Six Months Ended June 30,
 
   
2011
   
2010
 
Net income (loss)
           
As reported
  $ 45     $ (20 )
Pro forma
  $ 50     $ (15 )
                 
Net income (loss) attributable to the parent company
               
As reported
  $ 38     $ (22 )
Pro forma
  $ 43     $ (17 )
                 
Net income (loss) available to common stockholders
               
As reported
  $ 23     $ (38 )
Pro forma
  $ 28     $ (33 )
                 
Net income (loss) per share - Basic
               
As reported
  $ 0.16     $ (0.28 )
Pro forma
  $ 0.19     $ (0.24 )
                 
Net income (loss) per share - Diluted
               
As reported
  $ 0.15     $ (0.28 )
Pro forma
  $ 0.19     $ (0.24 )
 
Axles India — In June 2011, we acquired the axle drive head and final assembly business of our Axles India Limited (AIL) equity affiliate for $13.  This business is expected to contribute approximately $50 to our annual sales.

This transaction is being accounted for as a business combination.  The valuation of the specific assets acquired and liabilities assumed has not been completed.  We expect the aggregate fair value of the net assets acquired to approximate the $13 paid to AIL.  The estimated fair values of major assets acquired and liabilities assumed are as follows:  inventories of $3; equipment of $5; intangible assets of $8; and accounts payable of $3.  The purchase price allocations are preliminary and subject to adjustment as the valuations are finalized.

Divestiture of Structural Products business — We sold substantially all of our Structural Products business in 2010.  Approximately $30 of the proceeds remained as a receivable at the end of 2010 including $15 related to an earn-out provision, $8 held in escrow and $5 of deferred proceeds.  In the first quarter of 2011, we received the earn-out payment of $15.  We expect payment of substantially all of the remaining $15 before the fourth quarter of 2011.
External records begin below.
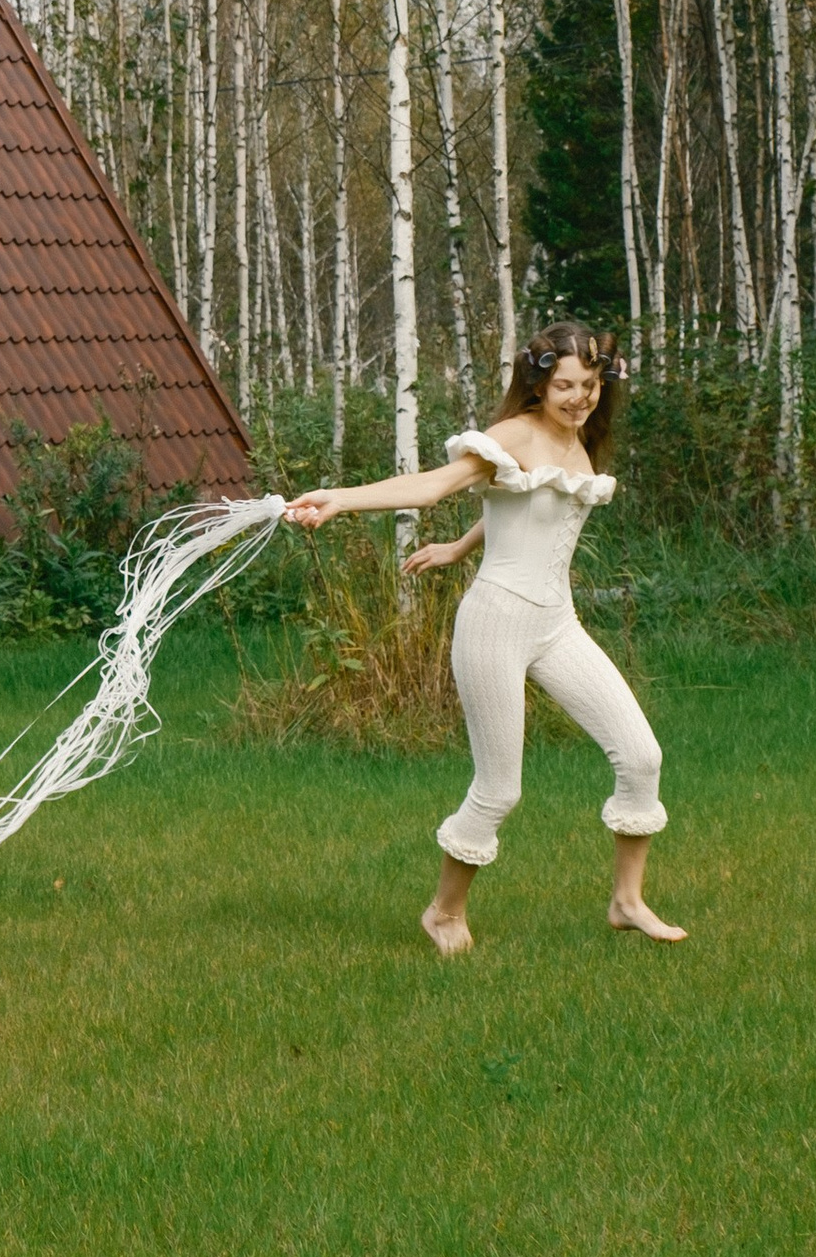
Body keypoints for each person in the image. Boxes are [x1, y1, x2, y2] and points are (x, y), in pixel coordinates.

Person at [283, 324, 682, 959]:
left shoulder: (579, 439)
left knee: (641, 758)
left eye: (590, 384)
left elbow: (524, 500)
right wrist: (341, 500)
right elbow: (436, 485)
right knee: (500, 789)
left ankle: (627, 902)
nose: (579, 398)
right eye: (564, 387)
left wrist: (460, 546)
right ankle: (444, 912)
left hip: (557, 623)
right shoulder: (514, 434)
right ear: (538, 383)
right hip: (495, 622)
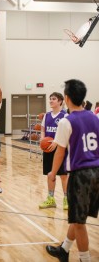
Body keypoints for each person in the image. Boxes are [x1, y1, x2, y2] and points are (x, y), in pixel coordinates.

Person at [46, 79, 99, 262]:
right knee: (77, 218)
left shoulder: (66, 122)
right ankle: (64, 249)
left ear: (66, 98)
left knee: (79, 224)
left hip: (81, 174)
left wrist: (53, 173)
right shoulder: (94, 117)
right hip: (96, 172)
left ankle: (85, 259)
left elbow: (60, 152)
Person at [39, 92, 68, 210]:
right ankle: (51, 199)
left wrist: (57, 141)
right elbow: (42, 129)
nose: (51, 101)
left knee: (64, 175)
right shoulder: (47, 115)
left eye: (54, 99)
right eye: (50, 99)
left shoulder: (65, 116)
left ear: (60, 101)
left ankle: (67, 200)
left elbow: (68, 134)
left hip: (61, 150)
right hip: (48, 150)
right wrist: (42, 138)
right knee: (50, 174)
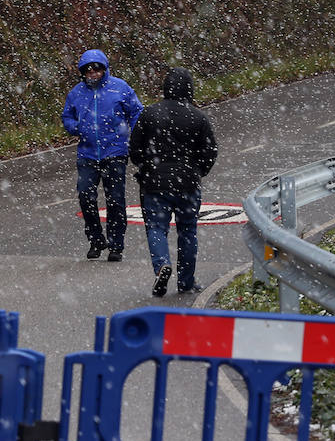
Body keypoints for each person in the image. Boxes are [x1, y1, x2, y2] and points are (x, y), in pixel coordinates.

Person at [128, 67, 218, 296]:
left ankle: (161, 265)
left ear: (166, 88)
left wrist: (146, 167)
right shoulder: (199, 117)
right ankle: (186, 281)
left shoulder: (150, 114)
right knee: (188, 231)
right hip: (188, 183)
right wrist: (198, 171)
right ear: (190, 89)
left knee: (156, 227)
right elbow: (210, 151)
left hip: (155, 182)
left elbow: (135, 148)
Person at [61, 49, 143, 261]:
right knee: (85, 197)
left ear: (105, 69)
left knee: (115, 199)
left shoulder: (120, 88)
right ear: (83, 72)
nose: (94, 73)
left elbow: (136, 111)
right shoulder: (76, 93)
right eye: (89, 70)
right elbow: (67, 116)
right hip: (87, 153)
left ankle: (116, 245)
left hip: (114, 151)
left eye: (97, 69)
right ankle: (96, 239)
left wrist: (134, 136)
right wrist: (76, 127)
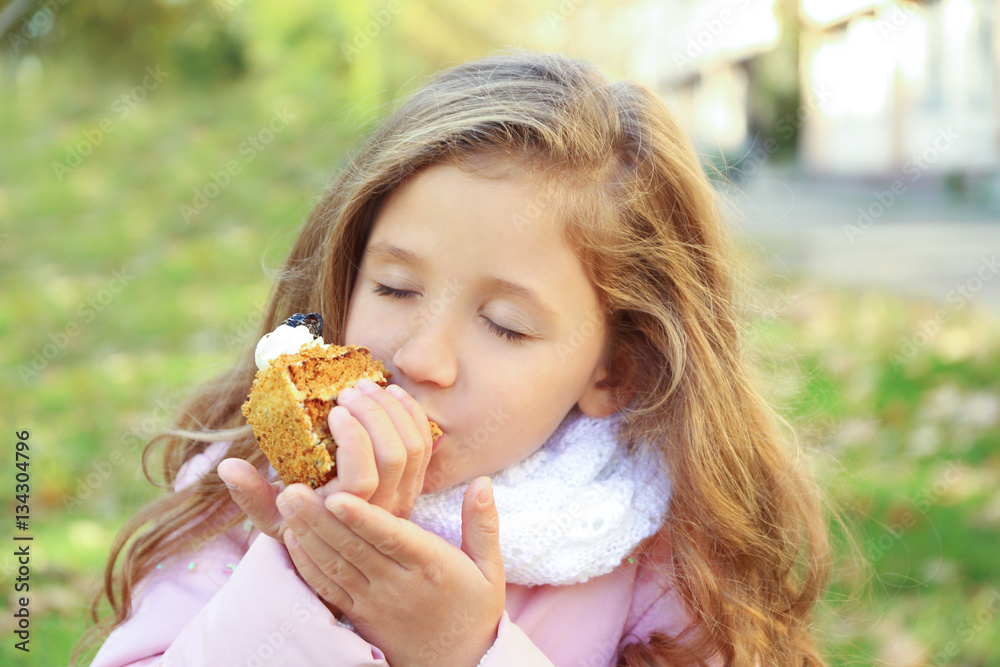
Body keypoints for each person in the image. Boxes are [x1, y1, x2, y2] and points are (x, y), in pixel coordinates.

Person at [78, 50, 830, 666]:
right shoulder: (241, 503)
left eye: (504, 325)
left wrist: (462, 652)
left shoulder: (654, 552)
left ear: (615, 371)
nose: (422, 355)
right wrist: (311, 592)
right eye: (396, 287)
Other — We are negotiating the divestiture of our axle, differential and brake systems business serving the leisure, all-terrain-vehicle and utility vehicle markets.  Sales of the business approximated $59 in 2010.  The assets of the business approximate $20, including $8 of property, plant and equipment, and liabilities approximate $10.  These amounts are not material for reporting as items held for sale at June 30, 2011.